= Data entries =
= = = =
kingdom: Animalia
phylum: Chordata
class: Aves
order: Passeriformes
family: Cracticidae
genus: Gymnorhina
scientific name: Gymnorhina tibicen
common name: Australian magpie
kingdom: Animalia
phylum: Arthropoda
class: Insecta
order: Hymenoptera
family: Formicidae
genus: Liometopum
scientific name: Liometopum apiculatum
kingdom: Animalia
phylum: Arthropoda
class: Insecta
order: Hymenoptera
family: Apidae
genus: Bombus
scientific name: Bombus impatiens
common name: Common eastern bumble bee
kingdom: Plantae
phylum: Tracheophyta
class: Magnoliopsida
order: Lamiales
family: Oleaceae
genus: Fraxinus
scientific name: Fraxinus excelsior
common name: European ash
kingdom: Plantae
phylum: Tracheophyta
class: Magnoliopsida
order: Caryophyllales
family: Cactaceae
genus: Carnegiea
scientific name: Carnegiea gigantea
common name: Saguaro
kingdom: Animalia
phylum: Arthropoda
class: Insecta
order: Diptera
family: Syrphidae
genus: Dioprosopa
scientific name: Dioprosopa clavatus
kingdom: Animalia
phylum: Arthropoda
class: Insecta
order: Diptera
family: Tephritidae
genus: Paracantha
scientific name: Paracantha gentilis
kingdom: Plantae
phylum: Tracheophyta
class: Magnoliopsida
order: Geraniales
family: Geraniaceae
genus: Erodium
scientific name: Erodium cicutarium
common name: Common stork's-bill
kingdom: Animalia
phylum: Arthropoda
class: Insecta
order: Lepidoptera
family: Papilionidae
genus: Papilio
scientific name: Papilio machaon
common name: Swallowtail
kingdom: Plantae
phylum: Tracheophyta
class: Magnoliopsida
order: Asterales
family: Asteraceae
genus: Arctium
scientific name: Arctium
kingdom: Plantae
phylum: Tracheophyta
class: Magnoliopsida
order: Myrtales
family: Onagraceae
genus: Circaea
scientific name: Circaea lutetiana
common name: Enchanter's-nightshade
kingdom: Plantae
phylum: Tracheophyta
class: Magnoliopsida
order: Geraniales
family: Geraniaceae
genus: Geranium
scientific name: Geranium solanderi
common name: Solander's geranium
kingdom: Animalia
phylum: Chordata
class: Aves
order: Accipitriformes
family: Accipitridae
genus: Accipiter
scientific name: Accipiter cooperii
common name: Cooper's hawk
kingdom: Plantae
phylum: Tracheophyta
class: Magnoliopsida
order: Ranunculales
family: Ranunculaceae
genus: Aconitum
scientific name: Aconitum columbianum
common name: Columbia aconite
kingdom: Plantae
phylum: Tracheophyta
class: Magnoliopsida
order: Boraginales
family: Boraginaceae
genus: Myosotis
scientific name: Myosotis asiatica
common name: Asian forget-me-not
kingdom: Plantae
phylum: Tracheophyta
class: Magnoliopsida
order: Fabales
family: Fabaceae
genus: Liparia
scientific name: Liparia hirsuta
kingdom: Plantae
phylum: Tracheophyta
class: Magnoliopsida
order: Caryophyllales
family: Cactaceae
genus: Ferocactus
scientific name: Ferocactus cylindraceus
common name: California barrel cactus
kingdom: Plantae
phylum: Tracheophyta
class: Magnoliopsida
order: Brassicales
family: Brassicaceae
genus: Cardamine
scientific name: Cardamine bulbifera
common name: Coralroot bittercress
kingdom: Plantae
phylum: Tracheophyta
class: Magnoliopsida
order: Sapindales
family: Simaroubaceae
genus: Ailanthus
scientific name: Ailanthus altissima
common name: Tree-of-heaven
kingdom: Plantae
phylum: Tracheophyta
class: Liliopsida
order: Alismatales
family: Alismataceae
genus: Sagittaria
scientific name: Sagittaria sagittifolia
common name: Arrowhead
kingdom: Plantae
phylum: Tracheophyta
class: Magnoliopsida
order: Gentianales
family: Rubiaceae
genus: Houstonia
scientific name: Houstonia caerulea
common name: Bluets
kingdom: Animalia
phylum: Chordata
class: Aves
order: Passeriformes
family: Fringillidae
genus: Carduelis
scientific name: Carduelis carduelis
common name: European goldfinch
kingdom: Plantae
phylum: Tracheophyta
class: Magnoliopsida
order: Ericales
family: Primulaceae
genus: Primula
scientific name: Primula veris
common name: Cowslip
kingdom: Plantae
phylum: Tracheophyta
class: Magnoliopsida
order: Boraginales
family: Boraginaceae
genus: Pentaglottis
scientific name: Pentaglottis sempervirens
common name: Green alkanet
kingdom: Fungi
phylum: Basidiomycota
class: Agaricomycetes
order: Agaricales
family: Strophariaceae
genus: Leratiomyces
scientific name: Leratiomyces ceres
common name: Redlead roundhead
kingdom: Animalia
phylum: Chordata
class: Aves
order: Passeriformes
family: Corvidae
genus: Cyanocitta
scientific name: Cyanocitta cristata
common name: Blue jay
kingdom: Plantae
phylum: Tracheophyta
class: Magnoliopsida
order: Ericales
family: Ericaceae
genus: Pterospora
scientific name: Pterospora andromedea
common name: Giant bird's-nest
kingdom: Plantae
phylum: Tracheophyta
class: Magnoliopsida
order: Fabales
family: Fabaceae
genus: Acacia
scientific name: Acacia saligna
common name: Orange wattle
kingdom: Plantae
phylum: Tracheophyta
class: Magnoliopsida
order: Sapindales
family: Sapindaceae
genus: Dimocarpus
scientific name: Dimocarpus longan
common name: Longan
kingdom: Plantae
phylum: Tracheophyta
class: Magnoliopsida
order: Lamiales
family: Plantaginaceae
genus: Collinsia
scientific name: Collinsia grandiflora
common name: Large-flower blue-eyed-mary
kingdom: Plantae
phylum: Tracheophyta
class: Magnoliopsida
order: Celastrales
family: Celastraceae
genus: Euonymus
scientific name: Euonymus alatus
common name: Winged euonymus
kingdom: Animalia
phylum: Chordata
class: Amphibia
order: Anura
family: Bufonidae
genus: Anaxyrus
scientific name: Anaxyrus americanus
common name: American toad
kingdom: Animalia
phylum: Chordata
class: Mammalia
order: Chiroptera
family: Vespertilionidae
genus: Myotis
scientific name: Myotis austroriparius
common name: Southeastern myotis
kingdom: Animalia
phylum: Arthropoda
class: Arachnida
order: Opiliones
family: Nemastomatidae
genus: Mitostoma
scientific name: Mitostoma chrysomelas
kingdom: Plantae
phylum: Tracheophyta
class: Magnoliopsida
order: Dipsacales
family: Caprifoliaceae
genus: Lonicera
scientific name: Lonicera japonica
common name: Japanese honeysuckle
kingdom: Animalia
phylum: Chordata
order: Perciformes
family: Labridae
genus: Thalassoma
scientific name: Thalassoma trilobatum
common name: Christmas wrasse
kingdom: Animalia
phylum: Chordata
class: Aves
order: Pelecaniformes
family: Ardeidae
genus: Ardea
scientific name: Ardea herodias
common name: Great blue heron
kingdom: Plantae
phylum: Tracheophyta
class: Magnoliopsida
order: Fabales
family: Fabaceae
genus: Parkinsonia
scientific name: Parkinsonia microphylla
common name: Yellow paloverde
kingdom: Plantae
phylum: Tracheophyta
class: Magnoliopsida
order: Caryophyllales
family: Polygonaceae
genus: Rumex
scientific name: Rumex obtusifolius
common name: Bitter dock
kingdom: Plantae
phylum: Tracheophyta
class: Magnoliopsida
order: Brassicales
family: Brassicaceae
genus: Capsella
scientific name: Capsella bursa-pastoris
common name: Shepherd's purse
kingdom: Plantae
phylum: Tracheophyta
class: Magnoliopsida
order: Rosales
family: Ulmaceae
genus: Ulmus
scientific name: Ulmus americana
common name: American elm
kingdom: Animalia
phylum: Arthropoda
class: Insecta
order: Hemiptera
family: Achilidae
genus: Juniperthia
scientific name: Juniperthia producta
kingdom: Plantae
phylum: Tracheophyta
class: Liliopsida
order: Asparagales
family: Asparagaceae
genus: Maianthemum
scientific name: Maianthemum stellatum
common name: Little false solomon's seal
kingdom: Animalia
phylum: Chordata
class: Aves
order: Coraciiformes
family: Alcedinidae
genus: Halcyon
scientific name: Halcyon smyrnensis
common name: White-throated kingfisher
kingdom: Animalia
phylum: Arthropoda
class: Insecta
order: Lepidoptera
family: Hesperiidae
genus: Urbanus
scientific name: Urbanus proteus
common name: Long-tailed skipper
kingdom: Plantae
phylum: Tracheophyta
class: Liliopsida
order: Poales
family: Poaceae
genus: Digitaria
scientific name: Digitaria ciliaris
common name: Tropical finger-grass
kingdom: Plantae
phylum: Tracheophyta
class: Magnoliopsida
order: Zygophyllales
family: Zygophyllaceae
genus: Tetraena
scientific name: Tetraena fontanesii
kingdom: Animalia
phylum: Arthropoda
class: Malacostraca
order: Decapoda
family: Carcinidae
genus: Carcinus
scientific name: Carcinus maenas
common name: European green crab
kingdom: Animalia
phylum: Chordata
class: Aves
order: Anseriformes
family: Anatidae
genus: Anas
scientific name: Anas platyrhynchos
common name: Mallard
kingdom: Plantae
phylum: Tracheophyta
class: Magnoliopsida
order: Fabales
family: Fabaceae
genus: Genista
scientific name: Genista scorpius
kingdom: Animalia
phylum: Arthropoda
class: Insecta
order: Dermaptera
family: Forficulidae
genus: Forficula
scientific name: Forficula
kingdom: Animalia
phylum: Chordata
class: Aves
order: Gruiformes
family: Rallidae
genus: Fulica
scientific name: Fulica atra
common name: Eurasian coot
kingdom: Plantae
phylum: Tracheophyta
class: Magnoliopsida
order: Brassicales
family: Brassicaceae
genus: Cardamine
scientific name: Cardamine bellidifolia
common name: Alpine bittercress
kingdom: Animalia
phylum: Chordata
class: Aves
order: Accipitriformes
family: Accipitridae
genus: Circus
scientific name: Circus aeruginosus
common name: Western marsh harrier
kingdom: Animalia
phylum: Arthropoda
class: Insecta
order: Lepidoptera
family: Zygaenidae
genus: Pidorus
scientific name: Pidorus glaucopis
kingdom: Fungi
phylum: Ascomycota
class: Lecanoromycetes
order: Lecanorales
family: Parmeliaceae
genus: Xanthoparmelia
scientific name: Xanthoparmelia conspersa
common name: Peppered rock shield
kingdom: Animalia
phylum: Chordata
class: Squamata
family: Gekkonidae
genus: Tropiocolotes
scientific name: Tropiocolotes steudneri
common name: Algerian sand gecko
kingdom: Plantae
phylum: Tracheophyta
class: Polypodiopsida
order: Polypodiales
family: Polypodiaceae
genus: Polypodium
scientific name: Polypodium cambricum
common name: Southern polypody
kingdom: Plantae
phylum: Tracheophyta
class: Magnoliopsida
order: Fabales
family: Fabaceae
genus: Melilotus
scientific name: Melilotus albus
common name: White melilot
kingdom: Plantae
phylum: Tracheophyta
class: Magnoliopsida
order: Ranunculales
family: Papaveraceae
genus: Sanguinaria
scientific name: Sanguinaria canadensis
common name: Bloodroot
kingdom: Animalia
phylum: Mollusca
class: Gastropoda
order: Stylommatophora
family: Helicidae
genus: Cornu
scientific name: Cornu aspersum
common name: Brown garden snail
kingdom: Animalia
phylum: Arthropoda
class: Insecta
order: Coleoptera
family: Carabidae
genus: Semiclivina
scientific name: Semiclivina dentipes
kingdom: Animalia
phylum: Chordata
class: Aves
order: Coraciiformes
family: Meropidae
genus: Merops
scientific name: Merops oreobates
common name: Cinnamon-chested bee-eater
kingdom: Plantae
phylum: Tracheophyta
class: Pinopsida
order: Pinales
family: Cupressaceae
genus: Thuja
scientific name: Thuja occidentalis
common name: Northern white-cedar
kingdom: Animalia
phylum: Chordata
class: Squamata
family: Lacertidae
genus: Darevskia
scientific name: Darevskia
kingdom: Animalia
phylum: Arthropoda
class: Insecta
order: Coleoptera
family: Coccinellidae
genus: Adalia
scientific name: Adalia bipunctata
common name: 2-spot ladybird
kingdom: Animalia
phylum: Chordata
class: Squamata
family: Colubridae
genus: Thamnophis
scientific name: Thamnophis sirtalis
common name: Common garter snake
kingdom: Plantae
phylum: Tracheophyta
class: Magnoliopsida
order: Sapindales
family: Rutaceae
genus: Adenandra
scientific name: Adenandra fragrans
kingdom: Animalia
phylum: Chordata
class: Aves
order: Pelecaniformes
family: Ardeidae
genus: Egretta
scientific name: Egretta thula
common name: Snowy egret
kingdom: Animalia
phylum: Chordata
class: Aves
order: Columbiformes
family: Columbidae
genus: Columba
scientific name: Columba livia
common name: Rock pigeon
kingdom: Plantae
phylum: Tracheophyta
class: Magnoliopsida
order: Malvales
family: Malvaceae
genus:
= = = =
= Instructions to follow =
Repeat the lines of the records verbatim, from the line containing "common name: Bluets" through the line containing "common name: Large-flower blue-eyed-mary", including both of those lines.

= Task response =
common name: Bluets
kingdom: Animalia
phylum: Chordata
class: Aves
order: Passeriformes
family: Fringillidae
genus: Carduelis
scientific name: Carduelis carduelis
common name: European goldfinch
kingdom: Plantae
phylum: Tracheophyta
class: Magnoliopsida
order: Ericales
family: Primulaceae
genus: Primula
scientific name: Primula veris
common name: Cowslip
kingdom: Plantae
phylum: Tracheophyta
class: Magnoliopsida
order: Boraginales
family: Boraginaceae
genus: Pentaglottis
scientific name: Pentaglottis sempervirens
common name: Green alkanet
kingdom: Fungi
phylum: Basidiomycota
class: Agaricomycetes
order: Agaricales
family: Strophariaceae
genus: Leratiomyces
scientific name: Leratiomyces ceres
common name: Redlead roundhead
kingdom: Animalia
phylum: Chordata
class: Aves
order: Passeriformes
family: Corvidae
genus: Cyanocitta
scientific name: Cyanocitta cristata
common name: Blue jay
kingdom: Plantae
phylum: Tracheophyta
class: Magnoliopsida
order: Ericales
family: Ericaceae
genus: Pterospora
scientific name: Pterospora andromedea
common name: Giant bird's-nest
kingdom: Plantae
phylum: Tracheophyta
class: Magnoliopsida
order: Fabales
family: Fabaceae
genus: Acacia
scientific name: Acacia saligna
common name: Orange wattle
kingdom: Plantae
phylum: Tracheophyta
class: Magnoliopsida
order: Sapindales
family: Sapindaceae
genus: Dimocarpus
scientific name: Dimocarpus longan
common name: Longan
kingdom: Plantae
phylum: Tracheophyta
class: Magnoliopsida
order: Lamiales
family: Plantaginaceae
genus: Collinsia
scientific name: Collinsia grandiflora
common name: Large-flower blue-eyed-mary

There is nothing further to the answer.